As Amazon continues to litigate the awarding of the Department of Defense’s JEDI contract to Microsoft, rumors of defense officials contemplating skuttling the project have begun surfacing.
OnMSFT has covered the progress of the Joint Enterprise Defense Infrastructure over the past few years as it seemingly wound its way down to a single contract winner back in 2019.
Early on, the JEDI contract was mired in controversy as an original bidder Oracle filed a lawsuit alleging Amazon impropriety as a former employee eventually found their way into the procurement of the contract standards for the DoD. The employee was eventually hired back at Amazon after leaving the DoD shortly after the JEDI standards were solidified.
A judge on the Oracle suit ruled in favor of Amazon by way of rejecting Oracle’s claims. Over time, Oracle dropped out of the bid, leaving Microsoft and Amazon as the lone two solution providers. In mid 2019, the Trump administration made a public showing of interest in the JEDI contract, assigning newly appointed defense secretary Mark Espers to re-examine the $10 billion cloud-computing contract.
Espers shortly resigned from the oversight committee appointed to JEDI contract due to obvious conflicts of interest. A month later Microsoft was awarded the JEDI contract, and a few weeks later Amazon filed its first injunction.
Since its first injunction request, Amazon has filed two more complaints that mirror the singular claim that former president Donald Trump’s public disdain for Amazon founder Jeff Bezos, played a critical role in Microsoft’s win of the JEDI contract.
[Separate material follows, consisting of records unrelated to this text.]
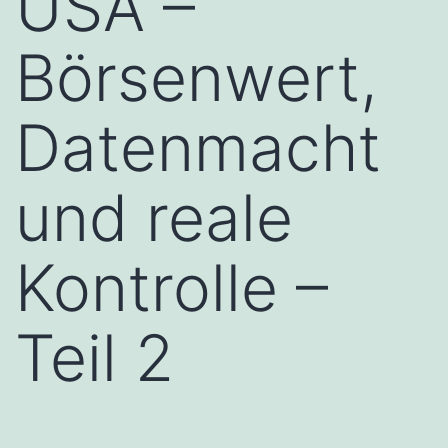
USA –
Börsenwert,
Datenmacht
und reale
Kontrolle –
Teil 2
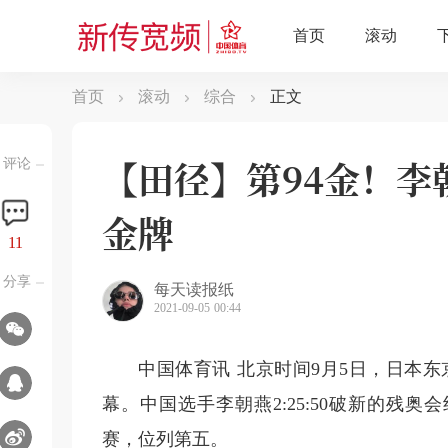
首页
滚动
综合
正文
【田径】第94金！李
评论
金牌
11
分享
每天读报纸
2021-09-05 00:44
中国体育讯 北京时间9月5日，日本东
幕。中国选手李朝燕2:25:50破新的残奥会
赛，位列第五。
Holding back no punches, Amazon has repeatedly claimed Microsoft’s Azure cloud computing service to be inferior and more expensive than its AWS product.
Despite a Pentagon inspector general advising that the Trump administration hadn’t violated any ethical standards in awarding Microsoft the JEDI contract, Amazon continues to seek legal remedies to stall its implementation and force a re-evaluation of the solutions.
Unbeknownst to many, the endowment of the JEDI contract was only the first act of a two-part act that would put the multiyear $10 billion deal into a legal quagmire with neither Amazon nor Microsoft able to begin work with the US Department of Defense.
If a judge were to side in favor of Amazon, the win could force the DoD to host another years-long bidding process again which is, perhaps, why defense officials are getting antsy at the idea of shelving the project altogether.
According to the Wall Street Journal, “Ms. Hicks and other Pentagon officials say there is a pressing need to implement a cloud program that serves most of its branches and departments. The JEDI contract, valued at up to $10 billion over 10 years, aims to allow the Pentagon to consolidate its current patchwork of data systems, give defense personnel better access to real-time information and put the Defense Department on a stronger footing to develop artificial-intelligence capabilities that are seen as vital in the future.”
On the face of it, it could seem like a “take my ball, and go home” approach to a highly sophisticated future proofing solution for DoD and may lend further credence to Amazon’s claim of unduly adjudication of the contract; with some viewing the decision as a smoke screen to conceal any exculpatory evidence that points to Microsoft favorability by the prior administration.
Either way, as time crawls on, lawmakers and government contract experts are pitching the idea that a multivendor approach may be a quicker and more efficient way to get a similar JEDI-like project up and off the ground at this point.
Not only would a multivendor JEDI approach eliminate potential single-point access flaws, it would circumvent any future claims of impropriety or favorability from the DoD as it awards future contracts. The current system the DoD utilizes is already a patch work of separate solutions, but are based on decades old technology.
While it would could have been another huge notch on the Azure belt of contracts, it’s increasingly becoming a reality that Microsoft may walk away from the JEDI contract as bit-player rather than the solitary arbiter of the DoD’s future cloud computing infrastructure.
With that being said, Microsoft seems prepared for that eventuality as it moves on to larger multi-billion contracts and puts its support behind the US government amid ‘prolonged’ litigation.
“We agree with the U.S. [government] that prolonged litigation is harmful and has delayed getting this technology to our military service members who need it. We stand ready to support the Defense Department to deliver on JEDI and other mission critical DoD projects.”
It is also unclear where this will leave Amazon and the DoD if this becomes the reality of the JEDI contract. Amazon already partners with the DoD and other defense branches.
Amazon declined comment when asked by the Wall Street Journal regarding the news of defense officials potentially looking beyond the JEDI contract and the company’s current legal complaint.